ROANOKE, Va. – Three months before the 1972 presidential election, Richard Nixon (search) and Henry Kissinger (search) huddled together in the Oval Office to discuss when and how to get out of Vietnam.
Despite a massive bombing campaign during the spring and summer in the north, the Republican president had concluded that U.S.-backed "South Vietnam probably can never even survive anyway."
"We also have to realize, Henry, that winning an election is terribly important," Nixon told his national security adviser. "It's terribly important this year, but can we have a viable foreign policy if a year from now or two years from now, North Vietnam gobbles up South Vietnam? That's the real question."
The conversation, recorded by Nixon's voice-activated taping system, was transcribed by the University of Virginia Miller Center of Public Affairs (search) to be released Sunday, the 30th anniversary of Nixon's resignation.
Some historians, including biographer Jeffrey Kimball, consider it evidence that Nixon sacrificed American forces in his quest for a second term, keeping them engaged to ensure that the South Vietnamese government wouldn't collapse before the election.
"It became increasingly apparent to them by 1972, if not before, that they couldn't win the war, and they'd have to end it," said Kimball, who has compiled similar conversations and documents from Nixon's first term.
"But here's the problem: say they pulled out at the end of '71, or at the beginning of '72. Saigon might fall before the election. Or right after the election. What would that look like? It's clear — you can read from the transcripts — the election plays a part in their timing."
Kissinger, now a foreign policy consultant, said in an interview with The Associated Press that Kimball and other historians are focusing too much on an informal conversation that he said did not reflect Nixon's policies.

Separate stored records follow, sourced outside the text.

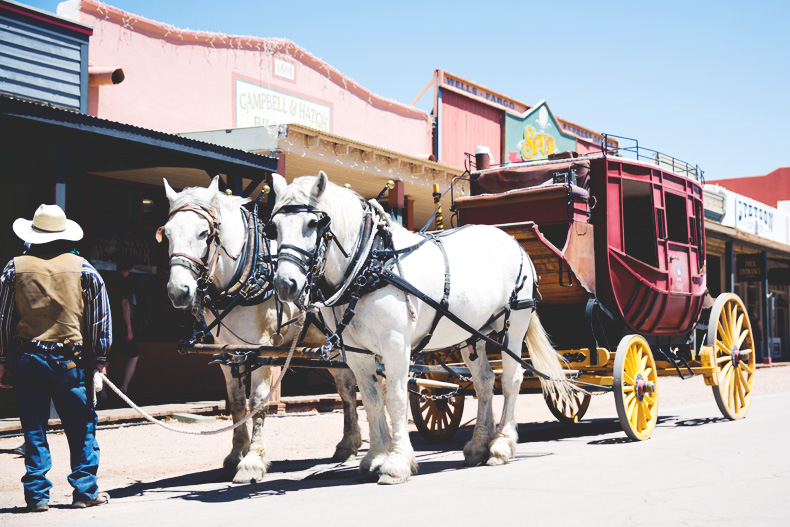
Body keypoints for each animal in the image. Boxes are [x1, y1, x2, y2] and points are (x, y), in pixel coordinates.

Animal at [160, 176, 362, 482]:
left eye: (204, 234)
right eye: (167, 233)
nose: (179, 292)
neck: (248, 271)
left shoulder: (263, 349)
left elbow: (257, 402)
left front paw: (253, 460)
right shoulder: (229, 352)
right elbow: (236, 403)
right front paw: (236, 453)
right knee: (348, 389)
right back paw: (348, 444)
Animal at [270, 171, 576, 484]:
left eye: (312, 224)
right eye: (274, 227)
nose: (284, 284)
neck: (369, 264)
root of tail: (513, 241)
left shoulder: (395, 346)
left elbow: (395, 400)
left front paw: (397, 463)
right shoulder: (356, 353)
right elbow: (371, 401)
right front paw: (375, 457)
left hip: (514, 323)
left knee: (512, 379)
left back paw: (501, 444)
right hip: (473, 334)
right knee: (485, 382)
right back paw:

"Every once in a while he got discouraged and said 'chuck the whole thing,' but that was never his policy," Kissinger said.
Historians said the conversation reflected Nixon's "decent interval" exit strategy in Vietnam (search). By propping up Saigon, the theory goes, the government could survive at least a few years on its own and Nixon would be able to distance himself from any political fallout when it collapsed.
Nixon began reducing the American military presence in 1969. After beating Democrat George McGovern (search) in a landslide, Nixon agreed in January 1973 to bring the rest of the troops home. As expected, Saigon fell two years later, on April 30, 1975.
The Aug. 3, 1972 conversation, which was released in December by the National Archives with other recorded conversations, shows that Nixon did worry about how his administration would be viewed if South Vietnam fell.
Kissinger, who would share the Nobel Peace Prize the following year with North Vietnam's Le Duc Tho for brokering a peace agreement, advised the president that they could avoid being seen as failures as long as South Vietnam held on for a few years.
"If a year or two years from now North Vietnam gobbles up South Vietnam, we can have a viable foreign policy if it looks as if it's the result of South Vietnamese incompetence," Kissinger said.
He added later in the tape: "But it will worry everybody. And domestically in the long run it won't help us all that much because our opponents will say we should've done it three years ago."
"I know," Nixon said.
"So we've got to find some formula that holds the thing together a year or two, after which after a year, Mr. President, Vietnam will be a backwater," Kissinger said. "If we settle it, say, this October, by January '74 no one will give a damn."
Ken Hughes, who transcribed the tape for the Miller Center, considers the recording a "taped confession" by Nixon, who denied until his death in 1994 that the 1972 election affected his policies in Vietnam.
Larry Berman, a Nixon scholar and director of the University of California Washington Center in Washington D.C., disagrees with Hughes: "It confirms that Kissinger certainly was an advocate for the decent interval, but my view was that there was always a difference between what Nixon and Kissinger thought. I believe Nixon was much more questioning of the decent interval than Kissinger."
Kissinger told the AP that Nixon never seriously considered abandoning Saigon.
"There are in my memoirs letters he wrote me while I was conducting the negotiations, which say the exact opposite of what's on this conversation, in which he says 'Go ahead and do what you need to do, but don't be affected by the election, and we want an agreement that lasts.'
"The trouble with writing history the way it is now done on the Internet, is that you guys find one sentence, or one conversation ... something that everyone can run with and have a good time. And have a sentence that proves it. But it was not the thrust of his policy."